Nesvet, Rebecca. "Response to Bryan Reynolds's "Book Review Ethics". Early Modern Literary Studies 10.3 (January, 2005) 17.1-7<URL: http://purl.oclc.org/emls/10-3/nesvresp.html>.

  1. In "Book Review Ethics: A Transversal Perspective Inspired by the Case of Rebecca Nesvet", Bryan Reynolds erroneously claims that my "main criticism" of his Becoming Criminal is of his "suggestion that history is mediated" (paragraph 4) [1]. I accept that the historical record is mediated - though it is not completely, invariably, unintelligible - and that human perspective can be wildly subjective in spite of human pursuit of objective truth.
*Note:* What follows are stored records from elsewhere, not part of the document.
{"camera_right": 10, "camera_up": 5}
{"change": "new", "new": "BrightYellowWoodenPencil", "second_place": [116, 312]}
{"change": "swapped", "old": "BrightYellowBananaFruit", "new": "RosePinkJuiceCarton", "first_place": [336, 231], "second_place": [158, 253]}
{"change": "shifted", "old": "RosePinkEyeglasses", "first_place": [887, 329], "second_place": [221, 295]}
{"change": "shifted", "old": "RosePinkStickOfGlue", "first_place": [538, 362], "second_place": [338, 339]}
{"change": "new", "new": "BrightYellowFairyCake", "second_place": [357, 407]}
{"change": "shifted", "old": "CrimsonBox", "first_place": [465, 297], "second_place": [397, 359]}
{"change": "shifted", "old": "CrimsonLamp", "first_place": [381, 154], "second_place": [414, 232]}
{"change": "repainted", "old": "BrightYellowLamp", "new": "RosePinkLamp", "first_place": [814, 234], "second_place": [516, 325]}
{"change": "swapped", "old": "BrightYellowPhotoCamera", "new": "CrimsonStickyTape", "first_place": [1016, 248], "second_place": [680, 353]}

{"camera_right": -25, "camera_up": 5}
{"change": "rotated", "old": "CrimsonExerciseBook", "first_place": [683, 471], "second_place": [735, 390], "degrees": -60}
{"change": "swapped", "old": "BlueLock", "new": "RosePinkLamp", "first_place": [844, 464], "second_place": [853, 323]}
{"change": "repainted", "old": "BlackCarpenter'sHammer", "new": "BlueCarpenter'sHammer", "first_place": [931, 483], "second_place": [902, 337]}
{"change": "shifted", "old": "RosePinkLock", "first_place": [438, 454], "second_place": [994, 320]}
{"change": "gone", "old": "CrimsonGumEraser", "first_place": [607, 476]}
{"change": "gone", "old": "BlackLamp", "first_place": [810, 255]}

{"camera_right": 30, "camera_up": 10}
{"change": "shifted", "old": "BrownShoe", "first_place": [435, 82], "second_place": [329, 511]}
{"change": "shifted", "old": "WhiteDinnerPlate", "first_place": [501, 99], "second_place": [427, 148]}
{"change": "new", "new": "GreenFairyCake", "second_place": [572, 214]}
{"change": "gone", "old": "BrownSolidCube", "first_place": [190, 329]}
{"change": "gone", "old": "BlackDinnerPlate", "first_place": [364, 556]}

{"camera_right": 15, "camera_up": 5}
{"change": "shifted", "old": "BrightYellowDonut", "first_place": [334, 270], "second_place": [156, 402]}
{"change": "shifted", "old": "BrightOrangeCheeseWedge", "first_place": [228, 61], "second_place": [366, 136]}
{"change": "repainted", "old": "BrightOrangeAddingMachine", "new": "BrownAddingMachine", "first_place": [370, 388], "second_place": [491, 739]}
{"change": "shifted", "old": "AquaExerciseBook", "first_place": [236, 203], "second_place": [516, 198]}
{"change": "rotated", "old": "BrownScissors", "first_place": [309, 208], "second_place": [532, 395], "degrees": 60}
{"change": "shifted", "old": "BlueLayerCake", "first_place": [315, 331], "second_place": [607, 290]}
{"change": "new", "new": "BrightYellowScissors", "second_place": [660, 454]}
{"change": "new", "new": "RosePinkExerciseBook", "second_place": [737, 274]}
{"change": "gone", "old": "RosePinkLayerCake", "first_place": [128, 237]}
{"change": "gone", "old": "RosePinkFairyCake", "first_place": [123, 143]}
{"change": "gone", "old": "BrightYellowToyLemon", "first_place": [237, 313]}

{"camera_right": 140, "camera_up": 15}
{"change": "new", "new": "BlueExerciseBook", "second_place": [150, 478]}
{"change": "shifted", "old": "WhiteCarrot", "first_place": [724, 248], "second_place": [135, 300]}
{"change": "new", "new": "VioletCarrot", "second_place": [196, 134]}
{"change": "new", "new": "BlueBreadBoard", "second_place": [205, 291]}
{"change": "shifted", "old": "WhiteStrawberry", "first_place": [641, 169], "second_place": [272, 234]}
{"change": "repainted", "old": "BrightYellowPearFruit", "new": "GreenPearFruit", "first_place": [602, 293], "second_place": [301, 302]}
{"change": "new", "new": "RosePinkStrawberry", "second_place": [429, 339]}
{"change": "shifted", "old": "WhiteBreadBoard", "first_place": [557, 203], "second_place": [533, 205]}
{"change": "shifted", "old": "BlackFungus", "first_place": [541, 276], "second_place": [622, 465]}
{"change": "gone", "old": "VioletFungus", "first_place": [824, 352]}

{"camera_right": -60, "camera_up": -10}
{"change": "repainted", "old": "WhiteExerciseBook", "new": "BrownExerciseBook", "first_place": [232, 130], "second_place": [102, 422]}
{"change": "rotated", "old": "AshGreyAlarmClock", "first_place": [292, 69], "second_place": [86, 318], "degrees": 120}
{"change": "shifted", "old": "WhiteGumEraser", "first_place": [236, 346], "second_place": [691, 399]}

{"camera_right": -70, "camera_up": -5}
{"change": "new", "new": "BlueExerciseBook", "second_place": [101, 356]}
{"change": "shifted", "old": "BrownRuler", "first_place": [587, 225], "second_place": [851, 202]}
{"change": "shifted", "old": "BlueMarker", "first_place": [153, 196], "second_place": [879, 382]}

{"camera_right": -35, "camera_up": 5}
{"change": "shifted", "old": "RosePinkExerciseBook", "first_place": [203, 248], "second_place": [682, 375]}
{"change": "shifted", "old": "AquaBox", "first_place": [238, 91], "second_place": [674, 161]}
At the same time, I question Reynolds's use of these facts, in both Becoming Criminal and "Ethics", as excuses alternately to jump to speculative conclusions based on superficial readings and illogical precepts, and to disown those same conclusions. Here, I hope to clarify several points of my review which Reynolds has either "grossly misrepresented" ("Ethics", par. 1) or misread. I intend also to defend my objections to his particularly untenable argument that, in the study of early modern history, "consistency of representation" should be understood as relatively "strong evidence." In Becoming Criminal and in "Ethics", Reynolds sometimes affirms and, at other times, rejects that method - along with all other known ways of seeking to determine facts of the past. Lastly, I will question the validity of his expectation of greater respect for personal 'authority' than for rational argument.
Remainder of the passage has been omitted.